İftar öğününde karnı birden doyurmanın sakıncalı olduğunu yapılan araştırmalarda açlık sonrası hızlı ve fazla yemek yemenin kalp krizi riskini arttırdığını gösterdiğini bildiren Saliha Işık, "İftarı bir bardak su yanında bir zeytin veya hurma ile açtıktan sonra bir kase çorba içip 15 dakika kadar beklenilmelidir. 15 dakika sonra ızgara et, köfte, tavuk, kuru baklagil, sebze yemekleri, pilav, makarna, erişte, salata, yoğurt, cacık, ayran gibi besinlerden oluşan ana öğün tüketilmelidir.
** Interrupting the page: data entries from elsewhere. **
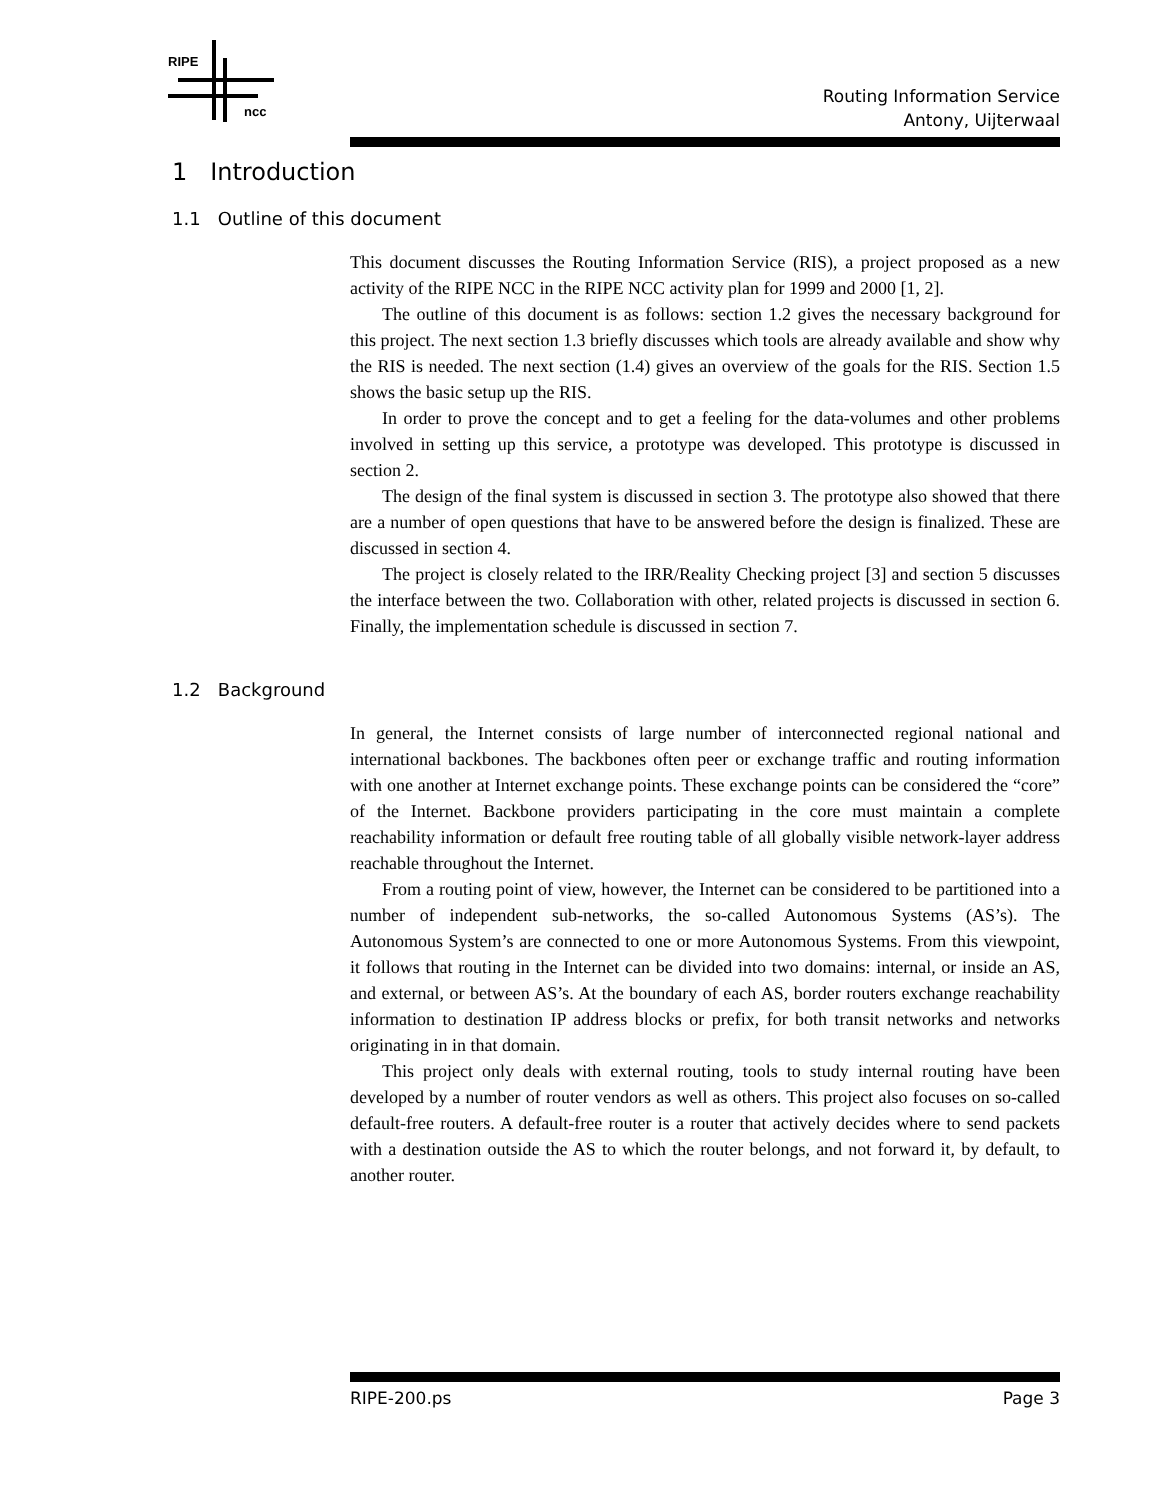RIPE
ncc
Routing Information Service
Antony, Uijterwaal
1 Introduction
1.1 Outline of this document
This document discusses the Routing Information Service (RIS), a project proposed as a new activity of the RIPE NCC in the RIPE NCC activity plan for 1999 and 2000 [1, 2].
The outline of this document is as follows: section 1.2 gives the necessary background for this project. The next section 1.3 briefly discusses which tools are already available and show why the RIS is needed. The next section (1.4) gives an overview of the goals for the RIS. Section 1.5 shows the basic setup up the RIS.
In order to prove the concept and to get a feeling for the data-volumes and other problems involved in setting up this service, a prototype was developed. This prototype is discussed in section 2.
The design of the final system is discussed in section 3. The prototype also showed that there are a number of open questions that have to be answered before the design is finalized. These are discussed in section 4.
The project is closely related to the IRR/Reality Checking project [3] and section 5 discusses the interface between the two. Collaboration with other, related projects is discussed in section 6. Finally, the implementation schedule is discussed in section 7.
1.2 Background
In general, the Internet consists of large number of interconnected regional national and international backbones. The backbones often peer or exchange traffic and routing information with one another at Internet exchange points. These exchange points can be considered the “core” of the Internet. Backbone providers participating in the core must maintain a complete reachability information or default free routing table of all globally visible network-layer address reachable throughout the Internet.
From a routing point of view, however, the Internet can be considered to be partitioned into a number of independent sub-networks, the so-called Autonomous Systems (AS’s). The Autonomous System’s are connected to one or more Autonomous Systems. From this viewpoint, it follows that routing in the Internet can be divided into two domains: internal, or inside an AS, and external, or between AS’s. At the boundary of each AS, border routers exchange reachability information to destination IP address blocks or prefix, for both transit networks and networks originating in in that domain.
This project only deals with external routing, tools to study internal routing have been developed by a number of router vendors as well as others. This project also focuses on so-called default-free routers. A default-free router is a router that actively decides where to send packets with a destination outside the AS to which the router belongs, and not forward it, by default, to another router.
RIPE-200.ps Page 3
Ekmeğin kepekli
olmasına özen gösterilmelidir, çünkü içerisindeki posa kabızlık problemini önler. Mide sorunları ya da hazımsızlıktan şikayet etmek istemiyorsanız kızartma ve kavurmalardan uzak durmanız, midenizi tıka basa doldurulmamanız, yemekleri iyi çiğnenerek yavaş yavaş yemelisiniz. Bu öğünden 1.5 ila 2 saat sonra tatlı yenilmelidir. Çok şekerli besinler kan şekerini hızlı yükseltirken, çok yağlı besinler sindirim sorunlarına ve karın ağrılarına neden oluşturmaktadır. Baklava, şöbiyet, kadayıf gibi ağır hamur tatlılarının yerine sütlü tatlılar veya komposto tercih edilmeli, bu öğünde tatlı yerine meyvede tüketilmelidir. Gece sahurdan önce açlık hissedildiğinde bir bardak süt ve bir porsiyon meyve kan şekerini dengede tutmak için yeterli olacaktır. Bu ayda su tüketimine de dikkat edilmeli, gün içerisindeki su kaybını sahurda ve iftardan sonra bol bol su içerek telafi edilmelidir. Sahurda vücuttan su atımını arttıran çay, kahve gibi içecekler yerine süt, ayran gibi içecekleri tercih etmek daha sağlıklıdır" şeklinde konuştu.